La politique de rigueur, qui s’installe doucement dans notre pays avec un deuxième plan d’austérité en trois mois, ne risque-t-elle pas de tuer la faible croissance qui reste, comme elle a enclenché la récession en Grèce ? Keynes ne nous a-t-il pas appris, à la suite de la crise de 29, que moins de dépenses de l’Etat, c’est moins de croissance ?
Le gouvernement a annoncé hier un plan visant à réduire à terme le déficit de 17 milliards d’euros, après celui de 12 milliards annoncé fin août. Ce dernier portait pour l’essentiel sur 2012 (un seul milliard pour 2011), le nouveau porte pour 7 milliard sur 2012, le reste s’étalant jusque 2016.
Cette fois, le gouvernement joue sur les deux leviers les plus faciles pour produire des effets importants : la TVA et les retraites. Rappelons en effet que la TVA représente la moitié des recettes de l’Etat, et que repousser d’un an l’âge de la retraite conduit à verser 500 000 pensions en moins (en cumulant l’Etat et les caisses de la sécu) quand il a fallu cinq ans pour péniblement réduire de 150 000 le nombre de fonctionnaires.
Des voix vont bien sûr s’élever pour expliquer que réduire le déficit en période de récession(ou de menace de récession) est une absurdité, que cela ne peut qu’entrainer une baisse de la croissance et augmenter le chômage.
Il faut rappeler qu’en 1929, trois phénomènes ont conduit à accentuer la crise, au point de faire plonger toute l’économie mondiale à un niveau catastrophique
La montée des protectionnismes, qui a fortement réduit les échanges
La faillite d’un certain nombre de banques, qui a conduit à un « crédit crunch », une baisse de la masse monétaire et l’asséchement de l’économie
Une baisse de la demande des ménages, des entreprises et des pouvoirs publics
Keynes a su alerter sur le troisième point et montrer comment un accroissement de la demande publique, en période de récession, permettait d’éviter d’accentuer celle-ci, voire relançait la machine.
Les mécanismes keynésiens ont été d’autant plus populaires chez nous, que leur mise en œuvre a coïncidé avec une période de forts gains de productivité et de rattrapage des USA, se traduisant par des taux de croissance très importants, comme en ont connu avec un certain décalage le Japon, la Corée du Sud, puis la Chine et maintenant l’Inde. Et puis, pouvoir faire plus de cadeaux aux électeurs plait forcément aux électeurs et aux élus !
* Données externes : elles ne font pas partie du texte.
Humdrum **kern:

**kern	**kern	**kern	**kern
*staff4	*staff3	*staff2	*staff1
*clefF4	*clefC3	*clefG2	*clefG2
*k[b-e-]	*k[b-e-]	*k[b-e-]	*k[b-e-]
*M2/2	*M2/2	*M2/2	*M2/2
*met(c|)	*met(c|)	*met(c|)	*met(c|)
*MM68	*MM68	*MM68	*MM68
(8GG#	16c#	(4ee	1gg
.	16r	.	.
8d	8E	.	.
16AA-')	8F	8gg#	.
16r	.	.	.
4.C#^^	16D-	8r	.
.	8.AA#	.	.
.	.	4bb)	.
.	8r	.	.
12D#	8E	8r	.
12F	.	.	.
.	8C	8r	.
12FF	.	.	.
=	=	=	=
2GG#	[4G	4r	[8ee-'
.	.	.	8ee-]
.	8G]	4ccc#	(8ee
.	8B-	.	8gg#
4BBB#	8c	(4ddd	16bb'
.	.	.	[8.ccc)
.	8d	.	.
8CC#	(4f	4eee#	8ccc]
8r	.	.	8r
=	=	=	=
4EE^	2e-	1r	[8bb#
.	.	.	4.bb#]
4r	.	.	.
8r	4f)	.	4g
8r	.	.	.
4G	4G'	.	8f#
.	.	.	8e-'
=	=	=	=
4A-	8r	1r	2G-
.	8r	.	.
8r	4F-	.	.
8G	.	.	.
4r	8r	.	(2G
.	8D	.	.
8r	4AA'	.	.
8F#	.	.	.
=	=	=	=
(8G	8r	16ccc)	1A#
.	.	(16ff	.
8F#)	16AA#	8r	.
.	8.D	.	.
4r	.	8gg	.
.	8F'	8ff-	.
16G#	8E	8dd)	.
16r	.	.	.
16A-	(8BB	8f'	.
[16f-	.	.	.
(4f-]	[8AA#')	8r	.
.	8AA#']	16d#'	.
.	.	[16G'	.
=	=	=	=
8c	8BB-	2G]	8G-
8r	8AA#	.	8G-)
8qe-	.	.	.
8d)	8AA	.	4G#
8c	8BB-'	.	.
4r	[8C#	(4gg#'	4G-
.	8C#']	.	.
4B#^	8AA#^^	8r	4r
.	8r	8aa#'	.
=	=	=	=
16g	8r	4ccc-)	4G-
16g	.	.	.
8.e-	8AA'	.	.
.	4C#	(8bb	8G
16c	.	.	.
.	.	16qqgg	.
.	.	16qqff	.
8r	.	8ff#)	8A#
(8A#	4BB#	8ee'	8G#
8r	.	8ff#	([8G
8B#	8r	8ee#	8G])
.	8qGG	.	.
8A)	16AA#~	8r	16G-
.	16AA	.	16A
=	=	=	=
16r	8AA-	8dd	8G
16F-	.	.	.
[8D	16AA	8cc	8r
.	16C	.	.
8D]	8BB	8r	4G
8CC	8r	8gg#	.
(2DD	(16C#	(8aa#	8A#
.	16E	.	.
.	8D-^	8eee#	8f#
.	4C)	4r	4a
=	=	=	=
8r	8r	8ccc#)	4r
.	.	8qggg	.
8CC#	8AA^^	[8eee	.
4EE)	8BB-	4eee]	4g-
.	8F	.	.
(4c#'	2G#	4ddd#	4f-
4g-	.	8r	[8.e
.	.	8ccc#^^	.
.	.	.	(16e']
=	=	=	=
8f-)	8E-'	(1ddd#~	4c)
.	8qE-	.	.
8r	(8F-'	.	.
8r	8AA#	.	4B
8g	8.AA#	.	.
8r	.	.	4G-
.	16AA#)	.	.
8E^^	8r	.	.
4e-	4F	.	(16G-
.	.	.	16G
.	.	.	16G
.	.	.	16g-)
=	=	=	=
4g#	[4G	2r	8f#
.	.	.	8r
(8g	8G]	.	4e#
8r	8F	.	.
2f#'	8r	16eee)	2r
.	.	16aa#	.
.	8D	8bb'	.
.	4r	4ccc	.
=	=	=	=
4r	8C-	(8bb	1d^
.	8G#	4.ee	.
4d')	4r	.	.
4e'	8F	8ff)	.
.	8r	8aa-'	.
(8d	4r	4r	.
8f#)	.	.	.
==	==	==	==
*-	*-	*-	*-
Au point que certains ont fini par penser que le déficit était toujours favorable à la croissance, alors qu’une augmentation de déficit en période de montée du cycle économique revient à continuer à faire fonctionner le démarreur quand le moteur tourne déjà !
Aujourd’hui, les économistes et les dirigeants de banques centrales sont attentifs aux trois causes de la crise de 29. Les interventions des Etats en 2008 visaient d’abord à éviter la faillite des banques et un crédit crunch généralisé (le traitement de toutes les crises économiques dans le monde depuis 20 ans par de l’injection de liquidités a cependant par son accumulation des conséquences qui menacent aussi le système, mais c’est un autre sujet).
Le problème immédiat est que la dette accumulée est en train de menacer le système bancaire. Ne pas le traiter en voulant contribuer à la croissance en ne touchant pas aux déficits voire en les augmentant, cela conduit aujourd’hui à vouloir laisser le starter quand le moteur risque de se noyer et que le réservoir est presque vide !
Dit autrement, la menace qui pèse sur nos économies du fait de la dette est nettement plus importante que celle qui viendrait d’une réduction de la dépense publique. Son terme est en effet nettement plus proche (l’Italie est peut être sous une menace très proche, avec une crise de confiance des créanciers dans les jours qui viennent), son risque est avéré et les conséquences possibles sont dramatiques.
De l’autre côté, si l’austérité n’est pas favorable à la croissance à court terme (à moyen terme, les choses sont très différentes), il y a toutes raisons de penser que le déficit n’a pour l’instant aucun des effets positifs que lui prête la théorie keynésienne, en raison de la paralysie des acteurs (la peur de la crise fonctionnant comme prophétie auto réalisatrice).
La vraie question est de savoir si le plan annoncé par le premier ministre est suffisant. Je ne le pense pas (c’est plus de l’intuition qu’un raisonnement), mais je dois admettre qu’il est difficile de faire autrement à 6 mois des élections, pour des raisons politiciennes évidentes (la droite espère encore se sauver) mais aussi pour des raisons démocratiques (un plan d’austérité très rigoureux mériterait d’être validé par l’électeur).